- INSTRUCTIONS TO FOLLOW
As the answer, give every line of the records that includes the word "from".

- RECORDS PROVIDED
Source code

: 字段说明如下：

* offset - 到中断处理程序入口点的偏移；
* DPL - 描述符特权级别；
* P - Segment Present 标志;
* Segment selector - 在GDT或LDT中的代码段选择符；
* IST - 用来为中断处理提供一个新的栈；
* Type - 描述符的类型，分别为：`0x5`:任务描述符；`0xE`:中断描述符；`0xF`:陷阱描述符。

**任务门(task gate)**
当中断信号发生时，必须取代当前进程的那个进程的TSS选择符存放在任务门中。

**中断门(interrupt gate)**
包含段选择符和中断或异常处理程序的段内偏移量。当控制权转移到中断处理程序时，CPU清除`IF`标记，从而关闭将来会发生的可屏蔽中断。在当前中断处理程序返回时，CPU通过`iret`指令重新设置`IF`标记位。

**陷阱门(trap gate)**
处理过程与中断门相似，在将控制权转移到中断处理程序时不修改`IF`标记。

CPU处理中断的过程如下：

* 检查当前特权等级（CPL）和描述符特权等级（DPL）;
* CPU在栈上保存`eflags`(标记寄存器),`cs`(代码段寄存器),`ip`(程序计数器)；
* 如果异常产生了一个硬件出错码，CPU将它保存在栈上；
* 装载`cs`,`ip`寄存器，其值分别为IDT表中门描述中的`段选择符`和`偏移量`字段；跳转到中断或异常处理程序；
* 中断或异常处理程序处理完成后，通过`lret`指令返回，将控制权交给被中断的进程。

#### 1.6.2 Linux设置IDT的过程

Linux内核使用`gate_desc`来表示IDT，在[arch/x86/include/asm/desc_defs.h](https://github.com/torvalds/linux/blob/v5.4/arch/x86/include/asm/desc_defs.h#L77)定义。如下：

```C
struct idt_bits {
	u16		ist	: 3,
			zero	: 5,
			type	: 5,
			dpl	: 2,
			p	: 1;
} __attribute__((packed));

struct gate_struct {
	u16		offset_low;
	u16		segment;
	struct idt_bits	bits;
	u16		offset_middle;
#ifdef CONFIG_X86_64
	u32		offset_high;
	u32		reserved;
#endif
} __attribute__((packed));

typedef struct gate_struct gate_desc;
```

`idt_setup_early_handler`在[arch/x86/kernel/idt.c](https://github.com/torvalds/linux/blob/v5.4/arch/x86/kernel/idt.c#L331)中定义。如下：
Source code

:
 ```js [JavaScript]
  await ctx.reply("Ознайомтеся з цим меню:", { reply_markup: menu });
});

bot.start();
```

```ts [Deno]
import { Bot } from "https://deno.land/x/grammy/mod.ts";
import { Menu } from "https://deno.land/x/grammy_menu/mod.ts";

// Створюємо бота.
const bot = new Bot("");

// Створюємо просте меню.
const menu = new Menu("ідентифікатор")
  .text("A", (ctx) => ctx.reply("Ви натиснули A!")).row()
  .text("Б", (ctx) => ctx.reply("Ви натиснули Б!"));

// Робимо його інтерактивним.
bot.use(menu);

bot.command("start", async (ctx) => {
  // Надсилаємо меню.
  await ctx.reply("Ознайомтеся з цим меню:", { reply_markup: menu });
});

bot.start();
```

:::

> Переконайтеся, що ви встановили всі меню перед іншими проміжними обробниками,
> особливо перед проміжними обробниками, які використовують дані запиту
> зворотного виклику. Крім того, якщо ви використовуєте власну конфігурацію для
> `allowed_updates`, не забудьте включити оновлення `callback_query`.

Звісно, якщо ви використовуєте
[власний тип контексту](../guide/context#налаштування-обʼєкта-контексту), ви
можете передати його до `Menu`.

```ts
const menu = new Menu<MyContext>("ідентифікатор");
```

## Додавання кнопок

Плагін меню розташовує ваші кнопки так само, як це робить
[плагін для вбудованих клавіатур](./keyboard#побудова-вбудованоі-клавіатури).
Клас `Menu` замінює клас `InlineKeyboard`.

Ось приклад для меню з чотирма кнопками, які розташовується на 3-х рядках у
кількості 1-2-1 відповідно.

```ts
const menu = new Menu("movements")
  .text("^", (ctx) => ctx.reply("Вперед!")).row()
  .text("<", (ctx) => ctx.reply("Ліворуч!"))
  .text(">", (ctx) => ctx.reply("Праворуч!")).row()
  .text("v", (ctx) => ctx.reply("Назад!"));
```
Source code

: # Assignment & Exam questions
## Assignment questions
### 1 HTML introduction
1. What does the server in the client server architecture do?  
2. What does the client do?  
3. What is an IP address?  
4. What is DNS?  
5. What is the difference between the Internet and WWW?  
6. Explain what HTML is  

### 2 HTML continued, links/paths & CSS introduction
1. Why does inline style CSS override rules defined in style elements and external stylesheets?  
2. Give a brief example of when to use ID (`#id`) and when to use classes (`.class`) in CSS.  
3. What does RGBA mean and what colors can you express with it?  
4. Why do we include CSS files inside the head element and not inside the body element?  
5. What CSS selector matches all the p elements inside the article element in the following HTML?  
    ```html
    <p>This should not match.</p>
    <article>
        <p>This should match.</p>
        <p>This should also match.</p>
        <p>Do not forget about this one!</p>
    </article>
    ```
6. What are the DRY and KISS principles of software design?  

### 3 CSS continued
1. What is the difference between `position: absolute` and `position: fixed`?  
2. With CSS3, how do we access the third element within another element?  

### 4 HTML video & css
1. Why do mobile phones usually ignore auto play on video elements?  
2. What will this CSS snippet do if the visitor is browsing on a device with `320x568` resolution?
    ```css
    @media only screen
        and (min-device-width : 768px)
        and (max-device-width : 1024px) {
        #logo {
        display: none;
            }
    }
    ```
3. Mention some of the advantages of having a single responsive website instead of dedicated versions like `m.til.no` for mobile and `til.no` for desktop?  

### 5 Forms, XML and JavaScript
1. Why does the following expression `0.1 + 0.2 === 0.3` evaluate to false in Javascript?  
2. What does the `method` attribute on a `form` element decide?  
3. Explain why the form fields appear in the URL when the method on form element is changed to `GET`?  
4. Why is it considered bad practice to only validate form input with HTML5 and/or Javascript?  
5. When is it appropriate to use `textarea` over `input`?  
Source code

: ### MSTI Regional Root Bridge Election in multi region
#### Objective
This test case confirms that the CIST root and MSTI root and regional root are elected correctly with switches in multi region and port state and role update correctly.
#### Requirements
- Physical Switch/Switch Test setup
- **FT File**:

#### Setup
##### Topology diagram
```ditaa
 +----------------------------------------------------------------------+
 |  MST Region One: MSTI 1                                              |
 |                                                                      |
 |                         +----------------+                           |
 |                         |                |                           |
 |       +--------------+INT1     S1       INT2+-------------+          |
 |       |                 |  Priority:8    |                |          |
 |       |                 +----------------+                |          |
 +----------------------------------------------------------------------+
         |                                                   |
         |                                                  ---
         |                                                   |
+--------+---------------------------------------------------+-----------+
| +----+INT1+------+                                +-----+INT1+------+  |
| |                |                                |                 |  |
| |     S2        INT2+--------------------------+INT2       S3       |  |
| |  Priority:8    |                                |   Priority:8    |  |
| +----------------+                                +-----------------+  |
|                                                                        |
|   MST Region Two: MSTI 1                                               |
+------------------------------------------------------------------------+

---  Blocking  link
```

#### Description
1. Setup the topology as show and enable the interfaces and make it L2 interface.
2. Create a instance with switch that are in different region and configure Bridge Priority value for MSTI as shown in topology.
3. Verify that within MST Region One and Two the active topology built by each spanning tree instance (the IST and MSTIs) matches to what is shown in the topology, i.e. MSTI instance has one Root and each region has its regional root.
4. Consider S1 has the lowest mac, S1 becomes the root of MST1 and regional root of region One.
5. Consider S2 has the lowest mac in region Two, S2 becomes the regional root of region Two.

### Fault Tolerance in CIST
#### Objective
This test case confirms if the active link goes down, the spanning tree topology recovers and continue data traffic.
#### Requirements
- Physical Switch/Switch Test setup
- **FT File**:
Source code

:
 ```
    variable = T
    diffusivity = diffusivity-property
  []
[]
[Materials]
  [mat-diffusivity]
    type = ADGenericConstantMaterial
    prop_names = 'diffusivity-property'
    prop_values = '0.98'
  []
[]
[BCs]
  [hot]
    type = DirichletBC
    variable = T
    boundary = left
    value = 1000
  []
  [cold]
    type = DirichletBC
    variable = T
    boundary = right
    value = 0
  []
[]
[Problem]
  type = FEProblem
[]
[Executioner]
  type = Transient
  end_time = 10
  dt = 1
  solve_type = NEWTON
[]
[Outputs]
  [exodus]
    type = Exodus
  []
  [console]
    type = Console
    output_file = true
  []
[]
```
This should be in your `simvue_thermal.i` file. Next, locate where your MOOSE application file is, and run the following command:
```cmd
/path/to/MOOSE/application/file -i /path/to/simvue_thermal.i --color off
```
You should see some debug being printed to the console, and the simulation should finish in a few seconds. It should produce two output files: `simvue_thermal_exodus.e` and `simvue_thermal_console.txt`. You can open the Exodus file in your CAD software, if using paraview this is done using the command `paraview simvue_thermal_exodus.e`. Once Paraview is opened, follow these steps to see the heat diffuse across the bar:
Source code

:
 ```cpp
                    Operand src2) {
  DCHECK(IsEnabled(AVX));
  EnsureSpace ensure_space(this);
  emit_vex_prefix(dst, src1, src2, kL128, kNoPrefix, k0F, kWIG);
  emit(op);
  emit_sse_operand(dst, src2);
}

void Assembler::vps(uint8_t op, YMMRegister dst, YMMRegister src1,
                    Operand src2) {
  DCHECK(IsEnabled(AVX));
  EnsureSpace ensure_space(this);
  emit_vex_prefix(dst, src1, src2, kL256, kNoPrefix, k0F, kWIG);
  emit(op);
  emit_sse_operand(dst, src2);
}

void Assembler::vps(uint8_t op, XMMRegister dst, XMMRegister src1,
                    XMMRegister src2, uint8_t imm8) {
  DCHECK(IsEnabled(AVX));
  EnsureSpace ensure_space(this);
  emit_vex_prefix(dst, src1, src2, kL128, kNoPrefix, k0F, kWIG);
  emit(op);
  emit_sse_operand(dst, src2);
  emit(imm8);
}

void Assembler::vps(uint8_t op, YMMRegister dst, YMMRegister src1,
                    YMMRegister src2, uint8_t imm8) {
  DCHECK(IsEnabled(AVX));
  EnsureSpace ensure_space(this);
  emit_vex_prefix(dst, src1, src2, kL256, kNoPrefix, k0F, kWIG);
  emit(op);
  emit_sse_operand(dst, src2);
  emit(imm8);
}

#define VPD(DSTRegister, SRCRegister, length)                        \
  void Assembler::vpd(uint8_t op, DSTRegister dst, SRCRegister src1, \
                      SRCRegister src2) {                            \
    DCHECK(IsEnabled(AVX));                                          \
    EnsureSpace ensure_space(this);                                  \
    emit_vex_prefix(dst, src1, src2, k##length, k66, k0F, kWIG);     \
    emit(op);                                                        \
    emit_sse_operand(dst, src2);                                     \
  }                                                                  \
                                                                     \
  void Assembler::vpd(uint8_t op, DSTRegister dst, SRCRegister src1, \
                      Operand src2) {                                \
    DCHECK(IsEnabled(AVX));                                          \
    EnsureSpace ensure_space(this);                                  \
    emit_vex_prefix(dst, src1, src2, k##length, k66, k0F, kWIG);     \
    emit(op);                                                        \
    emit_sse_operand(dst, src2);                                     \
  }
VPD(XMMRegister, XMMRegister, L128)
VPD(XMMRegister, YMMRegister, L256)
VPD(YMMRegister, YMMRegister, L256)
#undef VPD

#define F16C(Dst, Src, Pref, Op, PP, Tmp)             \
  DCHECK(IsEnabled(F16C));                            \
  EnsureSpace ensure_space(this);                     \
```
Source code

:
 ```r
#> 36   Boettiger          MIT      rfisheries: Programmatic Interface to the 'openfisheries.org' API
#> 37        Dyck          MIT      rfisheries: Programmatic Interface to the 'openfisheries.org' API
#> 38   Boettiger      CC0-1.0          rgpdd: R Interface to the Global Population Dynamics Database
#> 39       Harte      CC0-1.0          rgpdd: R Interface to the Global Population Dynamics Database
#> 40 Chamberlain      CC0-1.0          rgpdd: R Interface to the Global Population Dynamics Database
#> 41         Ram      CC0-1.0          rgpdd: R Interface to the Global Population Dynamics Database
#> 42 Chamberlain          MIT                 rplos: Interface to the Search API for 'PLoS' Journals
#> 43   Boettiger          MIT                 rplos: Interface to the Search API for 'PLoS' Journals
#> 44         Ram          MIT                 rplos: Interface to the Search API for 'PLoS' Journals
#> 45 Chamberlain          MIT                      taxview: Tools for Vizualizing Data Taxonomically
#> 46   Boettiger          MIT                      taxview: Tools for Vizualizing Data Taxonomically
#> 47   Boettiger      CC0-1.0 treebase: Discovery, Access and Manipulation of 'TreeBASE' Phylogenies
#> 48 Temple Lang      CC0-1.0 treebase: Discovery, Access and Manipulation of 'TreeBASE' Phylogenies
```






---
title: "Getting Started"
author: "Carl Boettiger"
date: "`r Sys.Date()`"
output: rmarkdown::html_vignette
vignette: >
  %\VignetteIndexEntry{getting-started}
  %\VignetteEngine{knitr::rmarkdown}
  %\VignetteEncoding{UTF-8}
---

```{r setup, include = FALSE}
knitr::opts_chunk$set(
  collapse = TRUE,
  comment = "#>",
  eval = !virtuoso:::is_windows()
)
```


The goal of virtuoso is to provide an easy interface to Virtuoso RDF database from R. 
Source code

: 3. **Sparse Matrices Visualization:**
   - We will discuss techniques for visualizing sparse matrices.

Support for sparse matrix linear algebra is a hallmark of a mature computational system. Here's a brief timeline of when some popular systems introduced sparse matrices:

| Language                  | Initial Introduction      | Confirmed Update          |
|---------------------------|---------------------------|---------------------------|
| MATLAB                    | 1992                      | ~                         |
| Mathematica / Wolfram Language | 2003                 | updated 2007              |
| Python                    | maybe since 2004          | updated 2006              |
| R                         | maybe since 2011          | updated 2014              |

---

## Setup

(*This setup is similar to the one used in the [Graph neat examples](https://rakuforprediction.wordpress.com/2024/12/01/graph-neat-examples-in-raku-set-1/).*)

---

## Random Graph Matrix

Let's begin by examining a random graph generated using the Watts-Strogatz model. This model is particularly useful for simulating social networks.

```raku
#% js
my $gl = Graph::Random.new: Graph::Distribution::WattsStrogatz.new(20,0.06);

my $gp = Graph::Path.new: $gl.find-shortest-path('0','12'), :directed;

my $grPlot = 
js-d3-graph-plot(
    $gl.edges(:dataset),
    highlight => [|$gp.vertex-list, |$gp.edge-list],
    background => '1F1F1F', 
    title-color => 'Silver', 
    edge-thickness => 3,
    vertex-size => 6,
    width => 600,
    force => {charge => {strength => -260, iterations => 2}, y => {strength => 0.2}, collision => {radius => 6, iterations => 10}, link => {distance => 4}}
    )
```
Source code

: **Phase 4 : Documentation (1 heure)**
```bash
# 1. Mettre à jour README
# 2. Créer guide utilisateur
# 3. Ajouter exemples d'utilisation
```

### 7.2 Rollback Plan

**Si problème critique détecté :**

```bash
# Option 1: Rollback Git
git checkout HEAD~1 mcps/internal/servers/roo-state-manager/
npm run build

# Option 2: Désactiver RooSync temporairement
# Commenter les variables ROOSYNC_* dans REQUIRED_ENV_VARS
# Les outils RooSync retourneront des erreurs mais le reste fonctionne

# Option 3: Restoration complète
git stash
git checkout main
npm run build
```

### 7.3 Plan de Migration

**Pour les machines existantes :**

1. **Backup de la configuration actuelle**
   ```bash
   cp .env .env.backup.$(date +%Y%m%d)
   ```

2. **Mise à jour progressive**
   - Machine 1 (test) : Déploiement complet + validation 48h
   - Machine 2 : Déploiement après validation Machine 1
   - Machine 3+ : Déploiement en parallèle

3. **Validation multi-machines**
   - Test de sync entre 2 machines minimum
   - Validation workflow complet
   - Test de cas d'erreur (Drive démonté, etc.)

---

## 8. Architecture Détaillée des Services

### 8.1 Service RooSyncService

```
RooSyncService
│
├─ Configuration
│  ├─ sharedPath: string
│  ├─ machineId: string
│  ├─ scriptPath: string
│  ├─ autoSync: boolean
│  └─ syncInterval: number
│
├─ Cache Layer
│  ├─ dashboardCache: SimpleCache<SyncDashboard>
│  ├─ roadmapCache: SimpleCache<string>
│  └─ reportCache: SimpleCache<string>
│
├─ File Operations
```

- RESPONSE FOR THIS EXERCISE
import { Bot } from "https://deno.land/x/grammy/mod.ts";
import { Menu } from "https://deno.land/x/grammy_menu/mod.ts";
The goal of virtuoso is to provide an easy interface to Virtuoso RDF database from R. 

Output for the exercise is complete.